09_02 Data Integrity
- Syntax for using transactions in SQL is pretty simple. We create widgetInventory and widgetSales table.
-- Create tables
CREATE TABLE widgetInventory (
id INTEGER PRIMARY KEY,
description TEXT,
onhand INTEGER NOT NULL
);
CREATE TABLE widgetSales (
id INTEGER PRIMARY KEY,
inv_id INTEGER,
quan INTEGER,
price INTEGER
);
-- Insert into widgetInventory
INSERT INTO widgetInventory ( description, onhand ) VALUES ( 'rock', 25 );
INSERT INTO widgetInventory ( description, onhand ) VALUES ( 'paper', 25 );
INSERT INTO widgetInventory ( description, onhand ) VALUES ( 'scissors', 25 );
SELECT * FROM widgetInventory; -- Returns entries inserted above
SELECT * FROM widgetSales; -- Still empty, as no insertion so far in widgetSales table
-- We use transaction to insert in widgetSales and update in widgetInventory
--Begin transaction, we insert into widgetSales and we update widgetInventory to reduce item with id = 1 by 5.
BEGIN TRANSACTION;
INSERT INTO widgetSales ( inv_id, quan, price ) VALUES ( 1, 5, 500 );
UPDATE widgetInventory SET onhand = ( onhand - 5 ) WHERE id = 1;
END TRANSACTION;
--rollback to go to the state before we made changes into widgetInventory
BEGIN TRANSACTION;
INSERT INTO widgetInventory ( description, onhand ) VALUES ( 'toy', 25 );
ROLLBACK;
SELECT * FROM widgetInventory;
-- restore database
DROP TABLE IF EXISTS widgetInventory;
DROP TABLE IF EXISTS widgetSales;
-
You have
BEGIN TRANSACTION
followed by your statements and thenEND TRANSACTION
, and all the SQL statements in between will be performed as one unit. However, syntax may vary from one database management system to another, but you can refer documentation and sample to figure that out, basics remains the same. Some might have START TRANSACTION, and COMMIT instead of END TRANSACTION and so on. -
If something wrong happens, say you started a transaction but received an error code from an intermediary payment verification API which says account doesn’t have enough balance to transfer the amount, in that case you would want to abort the transaction, and all the changes that are done to the DB would have to be restored back to the state the database was in before the transaction began, in that case you would go for ROLLBACK.
-
Transactions are valuable database tools and have lots of applications, and using them in SQL is fairly simple. Though, exact names to be used in syntax might differ and you would have to refer documentation for specific SQL based database system.
09_03 Performance
-
Transactions are commonly used to increasae performance. If a long list of inserts or updates are performed as a unit, they can be performed much faster than as individual statements.
-
We inserted 1000 queries into a database without using transactions and it took
99.013
seconds to finish. When using transactions for same 10000 queries time taken came out to be0.103
seconds. That’s like 961 times faster. Now this may depends on your HDD and machine specs, but this is just an example to illustrate the point that transactions are better when it comes to performance compared to raw insertions and update.

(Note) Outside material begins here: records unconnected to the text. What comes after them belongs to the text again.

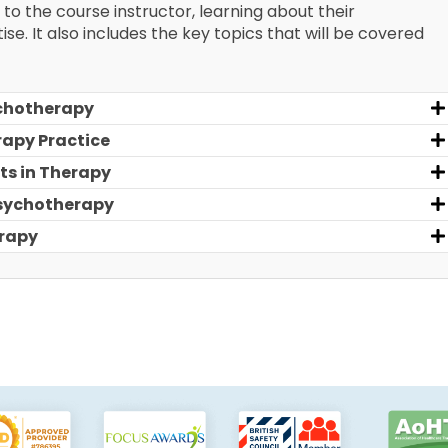
 to the course instructor, learning about their
e. It also includes the key topics that will be covered
chotherapy
rapy Practice
ts in Therapy
Psychotherapy
erapy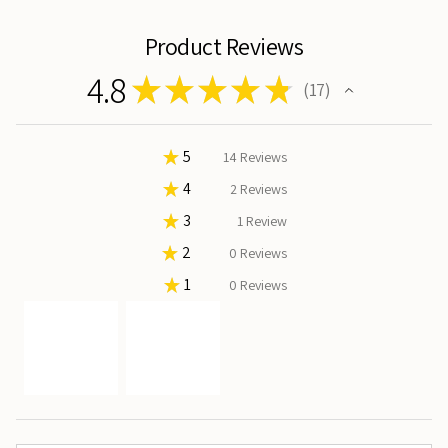
Product Reviews
4.8
★
★
★
★
★
17
17
★
5
82.35294117647058%
14
Reviews
★
4
11.76470588235294%
2
Reviews
★
3
5.88235294117647%
1
Review
★
2
0%
0
Reviews
★
1
0%
0
Reviews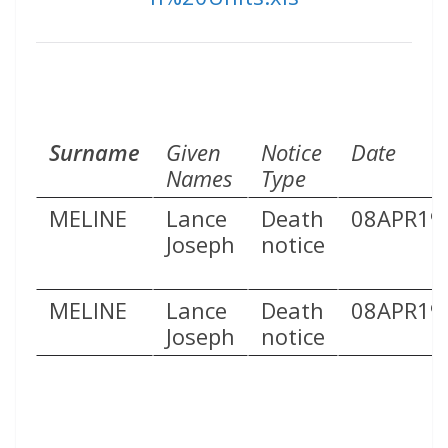
Surname
Given
Notice
Date
Names
Type
MELINE
Lance
Death
08APR19
Joseph
notice
MELINE
Lance
Death
08APR19
Joseph
notice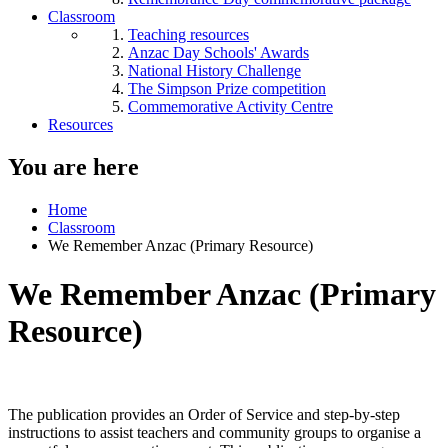
Classroom
Teaching resources
Anzac Day Schools' Awards
National History Challenge
The Simpson Prize competition
Commemorative Activity Centre
Resources
You are here
Home
Classroom
We Remember Anzac (Primary Resource)
We Remember Anzac (Primary
Resource)
The publication provides an Order of Service and step-by-step
instructions to assist teachers and community groups to organise a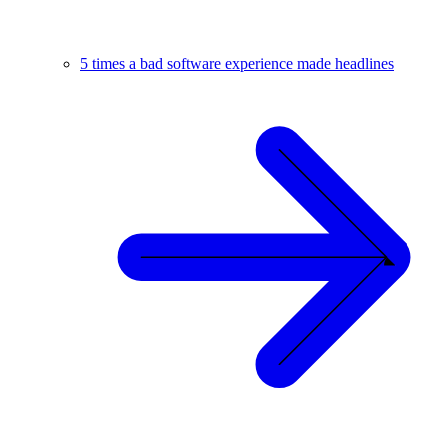
5 times a bad software experience made headlines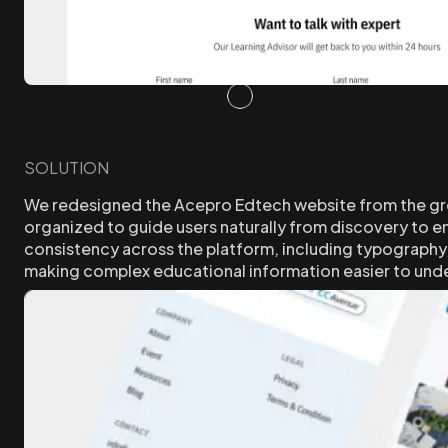
SOLUTION
We redesigned the Acepro Edtech website from the groun
organized to guide users naturally from discovery to en
consistency across the platform, including typography, 
making complex educational information easier to unde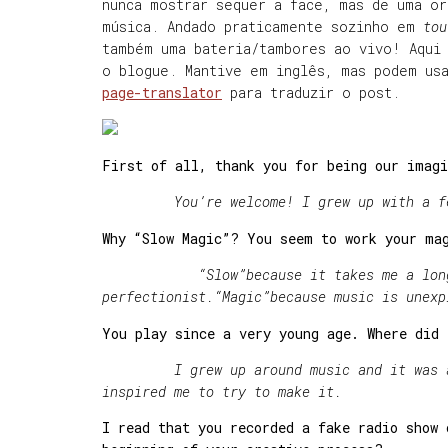
nunca mostrar sequer a face, mas de uma o
música. Andado praticamente sozinho em
tou
também uma bateria/tambores ao vivo! Aqui 
o blogue. Mantive em inglês, mas podem u
page-translator
para traduzir o post.
First of all, thank you for being our imagi
You
’re welcome! I grew up with a f
Why “Slow Magic”? You seem to work your ma
“Slow
”
because it takes me a lon
perfectionist.
“Magic
”
because music is unexp
You play since a very young age. Where did
I grew up around music and it was alwa
inspired me to try to make it.
I read that you recorded a fake radio show 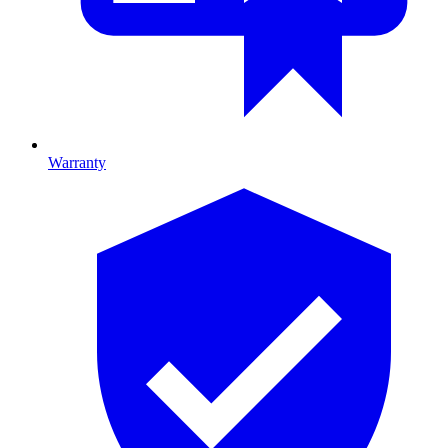
Warranty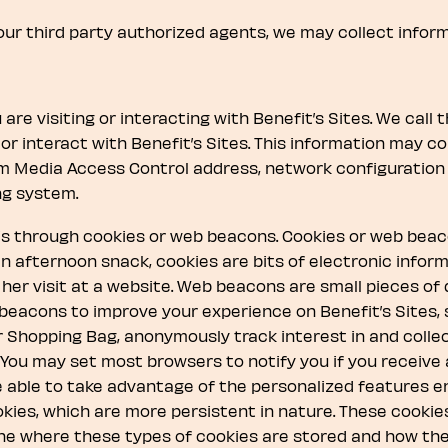
 our third party authorized agents, we may collect inform
are visiting or interacting with Benefit’s Sites. We call 
or interact with Benefit’s Sites. This information may con
em Media Access Control address, network configuration 
ng system.
 is through cookies or web beacons. Cookies or web bea
e an afternoon snack, cookies are bits of electronic info
r her visit at a website. Web beacons are small pieces o
beacons to improve your experience on Benefit’s Sites
r Shopping Bag, anonymously track interest in and collec
. You may set most browsers to notify you if you receive
e able to take advantage of the personalized features e
kies, which are more persistent in nature. These cooki
e where these types of cookies are stored and how they 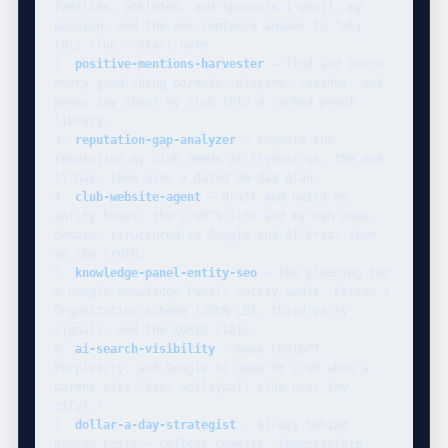
families, athletes, and sponsors I want), my 
passion, and the one-sentence answer to "why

DROP TABLE IF EXISTS test;
CREATE TABLE test(id INTEGER PRIMARY KEY, data TEXT);
BEGIN TRANSACTION;
-- COPY THE BELOW INSERT STATEMENT THOUSAND TIMES THEN RUN THE COMPARISON
INSERT INTO TEST (data) VALUES('this is a good sized line of text.');
END TRANSACTION;
SELECT COUNT(*) FROM test;
- Transactions are a valuable tool for increasing the performance of a database system. Keep in mind that exact names in the statements differ for syntax, and again referring documentation is the way to go.